Authorization headerStandard for APIs. No CSRF surface.Client code must hold the token — XSS can read it.
localStorageEasy.Readable by any JS on the page. Avoid for sensitive tokens.
In-memory onlyDisappears on tab close — minimal blast radius.Lost on refresh; needs a refresh-token flow.
Hardening

Password & Account Security

Hash, Never Encrypt

Use argon2id, bcrypt, or scrypt. Never SHA-256 or MD5 alone.

MFA / 2FA

TOTP apps, WebAuthn, push approvals. SMS only as a fallback — SIM-swappable.

Rate Limiting

Per-IP and per-account. Lockouts after N failed attempts.

Breach Detection

Check new passwords against Have I Been Pwned's k-anonymity API.

Email Verification

One-time signed link; expire it. Never log the token.

Session Rotation

Issue a new session ID after login and on privilege changes — defeats fixation.

SSO

Single Sign-On in Practice

SSO lets a user authenticate once with an IdP and access many apps. Two flavors dominate: OIDC (modern, JSON, mobile-friendly) and SAML (XML, enterprise-entrenched). Most B2B SaaS supports both — Auth0, Okta, WorkOS, and Cognito package the integration so you don't write SAML XML by hand.

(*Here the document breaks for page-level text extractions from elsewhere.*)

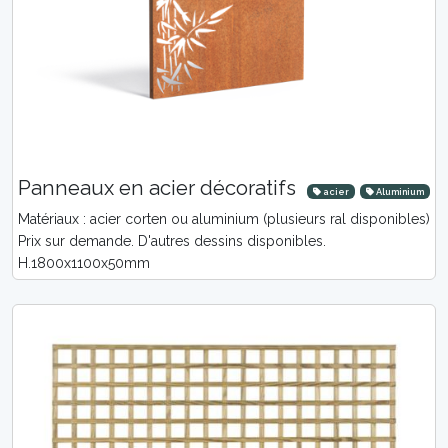
Panneaux en acier décoratifs
acier
Aluminium
Matériaux : acier corten ou aluminium (plusieurs ral disponibles)
Prix sur demande. D'autres dessins disponibles.
H.1800x1100x50mm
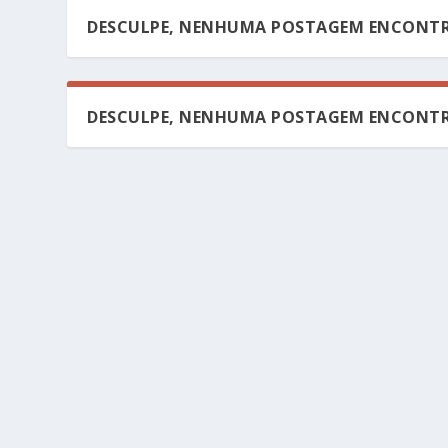
DESCULPE, NENHUMA POSTAGEM ENCONTR
DESCULPE, NENHUMA POSTAGEM ENCONTR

"SCIM" is the companion standard for syncing user accounts and groups from the IdP into your app — without it, customers manually create users twice.

Pitfalls

Common Mistakes

  • Long-lived JWTs with no revocation path. Pair short access tokens (5–15 min) with refresh tokens stored server-side.
  • Forgetting to validate aud / iss. A token issued for service A should not unlock service B.
  • Rolling your own crypto. Use a vetted library and a managed IdP unless authentication is your product.
  • Logging tokens or session IDs. They're credentials — treat them like passwords.
  • Mixing AuthN and AuthZ. "Logged in" ≠ "allowed to do this thing." Keep them separate.